Arthroscopic release of shoulder internal rotation contracture in children with brachial plexus birth palsy
Published online: Aug 27 2013
Zinon T. KOKKALIS, Efstathios G. BALLAS, ANDREAS F. MAVROGENIS
From Athens University Medical School, Attikon University Hospital, Athens, Greece
Abstract
In children with brachial plexus birth palsy, the unopposed contraction of the shoulder internal rotators and adductors, secondary to weakness of the external rotators and abductors, leads to internal rotation contracture of the shoulder joint. Latissimus dorsi and/or teres major tendon transfers combined with open musculotendinous lengthening can improve shoulder function. Arthroscopic release of the anterior glenohumeral ligaments, capsule and upper intra-articular subscapularis tendon, with or without tendon transfer(s), can also be performed in young children to restore external rotation and abduction of the shoulder. Joint alignment, thus obtained, may provide improvement of glenohumeral joint morphology in the long term, although the extent of glenoid remodeling has not been well defined.
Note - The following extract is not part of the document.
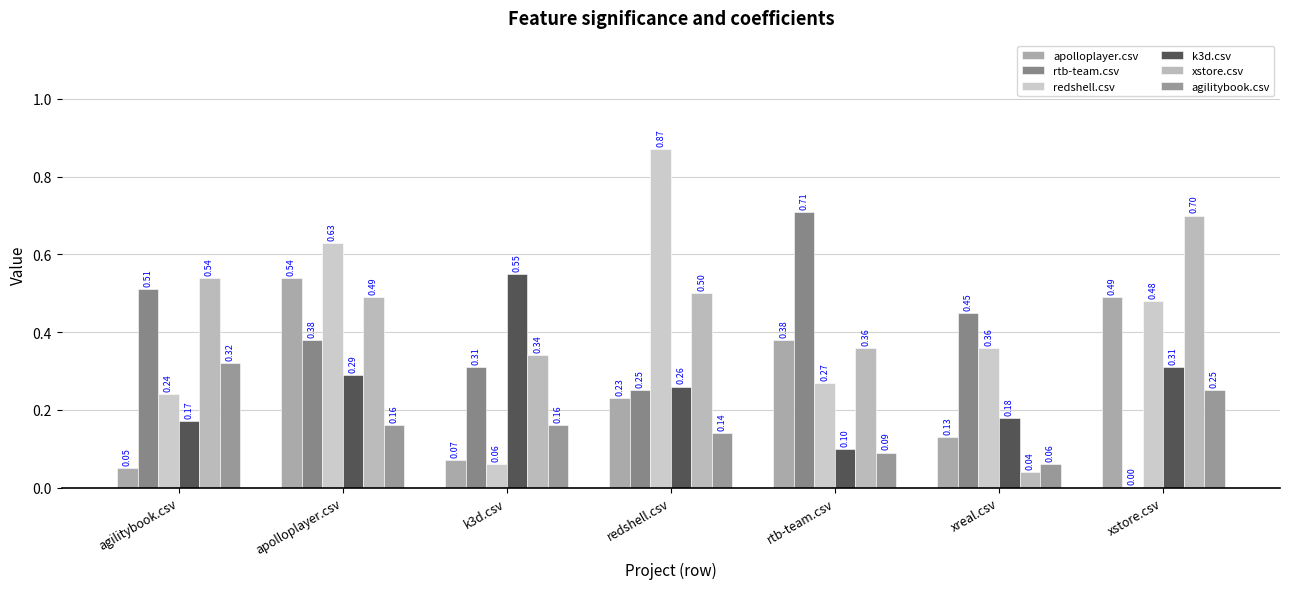

Rank the series at apolloplayer.csv from highest to lowest value.

redshell.csv, apolloplayer.csv, xstore.csv, rtb-team.csv, k3d.csv, agilitybook.csv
The authors review and discuss the recent literature on arthroscopic release, with or without tendon transfers, for reduction of the glenohumeral joint subluxation and for restoration of external rotation. Both pathologies respond well to these procedures. According to the literature, arthroscopic release “alone” may be sufficient in children up to 3 years. This minimally invasive procedure restores function successfully, and leads to a centered glenohumeral joint and to glenoid remodeling. A successful arthroscopic release of the shoulder in a 2.5-year-old child is described.